Setting clockwise moments equal to zero on the
length x to C on the beam gives the moment M
at section 1 as minus 2500x.
Hence the
moment varies linearly from C to B and is
negative.
Summing clockwise moments ay
section two for the beam from 2 to C and setting
them equal to zero gives a second linear
equation in x for the moment. Note that the
moment value at B is 12500 ft lbs whether it is
calculated from the equation for the portion C to
B or for the portion B to A. Also note that the
moment at location A from the second equation
is zero.
The shear diagram has a constant value of 2500
lbs. from point C to B as calculated previously.
At B it changes its value to –1250 lbs. due to the
effect of the reaction at B and continues constant
over the beam length from B to A. The bending
moment diagram is plotted directly below the
shear diagram to see the effects of the shear on
the bending moment. From the equations on the
previous slide the bending moment starts at zero
at point C and increases negatively in linear
fashion until it reaches the value of 12500 ft. lbs.

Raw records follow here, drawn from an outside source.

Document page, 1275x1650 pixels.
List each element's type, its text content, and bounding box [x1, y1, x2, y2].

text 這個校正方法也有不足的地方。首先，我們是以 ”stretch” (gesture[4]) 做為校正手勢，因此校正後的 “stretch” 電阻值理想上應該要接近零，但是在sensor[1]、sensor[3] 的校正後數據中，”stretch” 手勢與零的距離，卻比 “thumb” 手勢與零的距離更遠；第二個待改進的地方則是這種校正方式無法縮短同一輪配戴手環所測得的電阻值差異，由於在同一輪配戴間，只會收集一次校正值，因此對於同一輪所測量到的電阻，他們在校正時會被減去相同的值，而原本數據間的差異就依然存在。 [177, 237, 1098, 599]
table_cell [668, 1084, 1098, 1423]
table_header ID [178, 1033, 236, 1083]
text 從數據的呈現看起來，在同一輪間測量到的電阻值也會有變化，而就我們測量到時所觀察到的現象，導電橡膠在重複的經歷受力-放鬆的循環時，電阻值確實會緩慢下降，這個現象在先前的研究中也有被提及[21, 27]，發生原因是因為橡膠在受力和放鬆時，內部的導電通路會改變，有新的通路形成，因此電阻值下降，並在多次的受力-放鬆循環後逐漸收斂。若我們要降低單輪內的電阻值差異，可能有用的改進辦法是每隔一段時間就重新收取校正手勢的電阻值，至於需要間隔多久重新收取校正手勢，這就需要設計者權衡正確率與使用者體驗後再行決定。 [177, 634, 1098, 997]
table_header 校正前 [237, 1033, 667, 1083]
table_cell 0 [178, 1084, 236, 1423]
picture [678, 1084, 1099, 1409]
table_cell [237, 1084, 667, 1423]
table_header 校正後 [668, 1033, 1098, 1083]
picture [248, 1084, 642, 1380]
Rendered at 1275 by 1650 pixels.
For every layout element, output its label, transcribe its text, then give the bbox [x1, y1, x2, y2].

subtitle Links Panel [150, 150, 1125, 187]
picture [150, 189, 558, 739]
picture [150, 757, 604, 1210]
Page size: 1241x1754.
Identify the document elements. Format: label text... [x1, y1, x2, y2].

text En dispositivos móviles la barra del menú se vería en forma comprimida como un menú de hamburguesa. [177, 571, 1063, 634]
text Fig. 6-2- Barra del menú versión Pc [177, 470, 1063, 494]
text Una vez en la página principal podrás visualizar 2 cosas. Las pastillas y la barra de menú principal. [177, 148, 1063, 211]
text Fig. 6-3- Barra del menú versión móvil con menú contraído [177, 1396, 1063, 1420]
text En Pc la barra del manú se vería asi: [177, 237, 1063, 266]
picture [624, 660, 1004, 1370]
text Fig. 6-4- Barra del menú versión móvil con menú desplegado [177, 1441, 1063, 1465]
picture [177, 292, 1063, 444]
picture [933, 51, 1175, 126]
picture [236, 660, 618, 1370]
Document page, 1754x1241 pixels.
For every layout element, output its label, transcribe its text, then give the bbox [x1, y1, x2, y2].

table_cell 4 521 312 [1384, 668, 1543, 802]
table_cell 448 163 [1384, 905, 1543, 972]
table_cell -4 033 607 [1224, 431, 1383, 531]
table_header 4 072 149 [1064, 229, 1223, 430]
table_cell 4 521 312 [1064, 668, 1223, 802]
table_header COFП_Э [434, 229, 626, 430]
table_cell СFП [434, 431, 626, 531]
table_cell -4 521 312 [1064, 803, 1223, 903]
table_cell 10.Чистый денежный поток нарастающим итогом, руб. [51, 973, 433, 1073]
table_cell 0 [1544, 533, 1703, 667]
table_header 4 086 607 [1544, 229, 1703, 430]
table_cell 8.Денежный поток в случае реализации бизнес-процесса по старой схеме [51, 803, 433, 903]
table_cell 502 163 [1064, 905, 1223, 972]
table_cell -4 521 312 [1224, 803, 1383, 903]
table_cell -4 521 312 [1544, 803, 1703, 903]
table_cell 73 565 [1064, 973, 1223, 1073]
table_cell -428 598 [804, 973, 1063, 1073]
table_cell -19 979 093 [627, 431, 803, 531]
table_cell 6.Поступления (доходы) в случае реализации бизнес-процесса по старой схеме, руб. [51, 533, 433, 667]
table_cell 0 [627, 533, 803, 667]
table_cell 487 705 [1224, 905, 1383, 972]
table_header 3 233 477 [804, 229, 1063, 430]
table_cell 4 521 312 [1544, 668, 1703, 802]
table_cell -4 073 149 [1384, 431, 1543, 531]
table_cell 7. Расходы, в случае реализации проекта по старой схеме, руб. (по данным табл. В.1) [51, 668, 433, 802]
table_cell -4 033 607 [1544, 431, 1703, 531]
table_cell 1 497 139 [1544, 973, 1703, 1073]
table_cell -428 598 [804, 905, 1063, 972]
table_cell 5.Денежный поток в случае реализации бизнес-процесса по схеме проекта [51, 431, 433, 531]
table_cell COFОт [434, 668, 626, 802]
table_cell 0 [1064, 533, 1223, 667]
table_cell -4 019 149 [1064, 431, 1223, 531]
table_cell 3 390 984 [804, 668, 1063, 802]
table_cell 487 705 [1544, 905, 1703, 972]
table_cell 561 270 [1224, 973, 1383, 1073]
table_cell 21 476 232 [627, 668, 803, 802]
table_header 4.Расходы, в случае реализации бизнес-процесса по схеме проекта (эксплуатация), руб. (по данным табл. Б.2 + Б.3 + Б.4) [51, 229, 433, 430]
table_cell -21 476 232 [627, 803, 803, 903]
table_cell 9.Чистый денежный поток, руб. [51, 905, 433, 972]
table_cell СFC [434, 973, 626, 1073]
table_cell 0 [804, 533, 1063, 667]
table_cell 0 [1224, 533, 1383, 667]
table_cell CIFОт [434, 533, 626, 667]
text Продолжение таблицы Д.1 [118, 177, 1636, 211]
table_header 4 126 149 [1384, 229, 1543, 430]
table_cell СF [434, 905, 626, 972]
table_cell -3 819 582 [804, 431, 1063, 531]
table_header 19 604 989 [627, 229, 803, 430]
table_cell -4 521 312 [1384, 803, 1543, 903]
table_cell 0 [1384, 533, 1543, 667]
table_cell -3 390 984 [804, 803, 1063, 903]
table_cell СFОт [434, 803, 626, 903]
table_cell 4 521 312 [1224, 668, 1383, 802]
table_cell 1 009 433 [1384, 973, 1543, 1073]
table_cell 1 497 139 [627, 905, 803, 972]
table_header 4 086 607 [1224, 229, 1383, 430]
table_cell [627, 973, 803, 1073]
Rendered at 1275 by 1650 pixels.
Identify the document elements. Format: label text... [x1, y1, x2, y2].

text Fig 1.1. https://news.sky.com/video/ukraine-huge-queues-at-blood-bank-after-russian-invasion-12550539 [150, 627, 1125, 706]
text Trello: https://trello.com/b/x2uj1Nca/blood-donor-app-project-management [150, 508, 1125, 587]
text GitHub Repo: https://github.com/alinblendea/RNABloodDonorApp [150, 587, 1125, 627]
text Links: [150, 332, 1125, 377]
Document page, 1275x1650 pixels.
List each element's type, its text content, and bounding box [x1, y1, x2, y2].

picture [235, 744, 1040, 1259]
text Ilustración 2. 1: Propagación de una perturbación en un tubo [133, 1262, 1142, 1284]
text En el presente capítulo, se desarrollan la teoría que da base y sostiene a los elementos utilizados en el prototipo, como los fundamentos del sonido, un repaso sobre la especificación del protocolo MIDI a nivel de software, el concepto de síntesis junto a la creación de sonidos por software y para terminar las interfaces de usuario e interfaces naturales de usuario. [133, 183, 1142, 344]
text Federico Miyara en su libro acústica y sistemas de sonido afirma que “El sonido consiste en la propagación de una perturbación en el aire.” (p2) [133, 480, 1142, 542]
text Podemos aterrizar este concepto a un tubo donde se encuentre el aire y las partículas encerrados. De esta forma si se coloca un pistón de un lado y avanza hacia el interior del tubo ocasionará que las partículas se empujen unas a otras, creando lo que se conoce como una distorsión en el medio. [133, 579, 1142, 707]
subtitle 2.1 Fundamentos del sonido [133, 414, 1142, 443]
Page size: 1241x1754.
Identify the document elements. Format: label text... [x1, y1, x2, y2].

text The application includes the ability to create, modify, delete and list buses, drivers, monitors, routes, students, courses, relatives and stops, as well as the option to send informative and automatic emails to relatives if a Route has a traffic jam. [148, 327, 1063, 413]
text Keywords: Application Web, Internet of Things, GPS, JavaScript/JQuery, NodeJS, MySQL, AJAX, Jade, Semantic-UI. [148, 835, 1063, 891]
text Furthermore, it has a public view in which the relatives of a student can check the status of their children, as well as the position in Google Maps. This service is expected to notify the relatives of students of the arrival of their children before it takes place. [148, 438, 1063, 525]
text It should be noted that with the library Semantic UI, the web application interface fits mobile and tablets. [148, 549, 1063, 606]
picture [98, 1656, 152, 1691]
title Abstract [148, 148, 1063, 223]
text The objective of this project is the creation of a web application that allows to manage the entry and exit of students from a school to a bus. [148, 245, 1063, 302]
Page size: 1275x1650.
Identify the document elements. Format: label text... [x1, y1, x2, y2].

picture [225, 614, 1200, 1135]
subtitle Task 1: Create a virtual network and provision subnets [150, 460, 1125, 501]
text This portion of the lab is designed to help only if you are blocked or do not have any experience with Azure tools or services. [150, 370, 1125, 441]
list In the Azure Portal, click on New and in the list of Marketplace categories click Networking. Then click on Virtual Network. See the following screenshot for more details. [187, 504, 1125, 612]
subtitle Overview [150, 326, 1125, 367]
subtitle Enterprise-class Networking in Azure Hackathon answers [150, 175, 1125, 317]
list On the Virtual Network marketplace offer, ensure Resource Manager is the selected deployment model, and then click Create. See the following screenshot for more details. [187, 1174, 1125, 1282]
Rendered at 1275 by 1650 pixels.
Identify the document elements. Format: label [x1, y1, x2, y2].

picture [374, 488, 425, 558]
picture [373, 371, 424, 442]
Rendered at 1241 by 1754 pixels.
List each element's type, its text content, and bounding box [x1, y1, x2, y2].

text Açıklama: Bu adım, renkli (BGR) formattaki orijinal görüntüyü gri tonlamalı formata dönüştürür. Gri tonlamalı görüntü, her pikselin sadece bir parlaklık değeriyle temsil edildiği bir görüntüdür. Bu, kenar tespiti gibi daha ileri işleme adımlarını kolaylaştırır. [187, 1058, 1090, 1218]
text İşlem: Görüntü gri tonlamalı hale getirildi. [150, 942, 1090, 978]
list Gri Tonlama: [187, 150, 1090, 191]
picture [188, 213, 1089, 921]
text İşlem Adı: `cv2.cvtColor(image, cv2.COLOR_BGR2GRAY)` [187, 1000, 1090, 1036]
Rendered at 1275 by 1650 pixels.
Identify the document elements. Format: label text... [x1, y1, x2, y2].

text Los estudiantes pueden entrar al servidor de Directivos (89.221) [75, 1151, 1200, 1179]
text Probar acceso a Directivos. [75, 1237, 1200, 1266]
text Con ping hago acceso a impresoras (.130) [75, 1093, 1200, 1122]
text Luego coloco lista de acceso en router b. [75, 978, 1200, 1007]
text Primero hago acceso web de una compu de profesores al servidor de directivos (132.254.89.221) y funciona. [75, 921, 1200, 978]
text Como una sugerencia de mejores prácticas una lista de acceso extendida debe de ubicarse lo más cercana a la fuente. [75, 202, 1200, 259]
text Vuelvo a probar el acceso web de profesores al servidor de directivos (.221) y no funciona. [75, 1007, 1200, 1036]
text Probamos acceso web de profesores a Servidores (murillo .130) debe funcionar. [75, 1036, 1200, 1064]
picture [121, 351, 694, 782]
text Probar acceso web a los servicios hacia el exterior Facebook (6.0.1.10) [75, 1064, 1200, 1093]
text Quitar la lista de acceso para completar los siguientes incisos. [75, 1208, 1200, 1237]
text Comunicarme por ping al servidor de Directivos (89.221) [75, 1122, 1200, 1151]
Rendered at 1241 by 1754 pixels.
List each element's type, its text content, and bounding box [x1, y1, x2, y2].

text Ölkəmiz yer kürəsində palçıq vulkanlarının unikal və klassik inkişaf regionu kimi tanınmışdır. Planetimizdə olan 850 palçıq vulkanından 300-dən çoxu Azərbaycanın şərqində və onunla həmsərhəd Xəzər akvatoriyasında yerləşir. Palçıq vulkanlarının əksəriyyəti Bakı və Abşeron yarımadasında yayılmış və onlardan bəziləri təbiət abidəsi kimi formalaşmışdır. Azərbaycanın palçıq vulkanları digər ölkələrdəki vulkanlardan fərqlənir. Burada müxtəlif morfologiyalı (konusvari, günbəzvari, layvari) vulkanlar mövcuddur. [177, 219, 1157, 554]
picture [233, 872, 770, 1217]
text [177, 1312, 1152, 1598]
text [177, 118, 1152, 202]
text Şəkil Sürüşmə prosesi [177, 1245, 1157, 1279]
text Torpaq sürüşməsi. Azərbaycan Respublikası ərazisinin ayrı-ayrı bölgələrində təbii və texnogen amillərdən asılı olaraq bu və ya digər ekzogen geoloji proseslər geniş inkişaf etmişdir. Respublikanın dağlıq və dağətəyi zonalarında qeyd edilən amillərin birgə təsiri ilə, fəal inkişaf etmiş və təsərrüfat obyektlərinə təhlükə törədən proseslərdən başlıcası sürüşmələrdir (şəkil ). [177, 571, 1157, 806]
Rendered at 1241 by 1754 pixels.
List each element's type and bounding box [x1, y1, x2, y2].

at point B. At this point the second equation for
the moment becomes valid which decreases its
negative value from 12500 ft. lbs. at B to zero at
point A. Placing the shear force diagram
immediately above the bending moment diagram
leads to a very useful observation. The bending
moment diagram is the integral of the shear
diagram beginning from the left end of the beam.
Although no general proof of this is given here it
is applicable to all beam bending problems.
Another interesting observation is that the
maximum bending moment occurs where the
shear force passes through zero. This is a useful
way to quickly determine where the largest
values of bending moment will occur.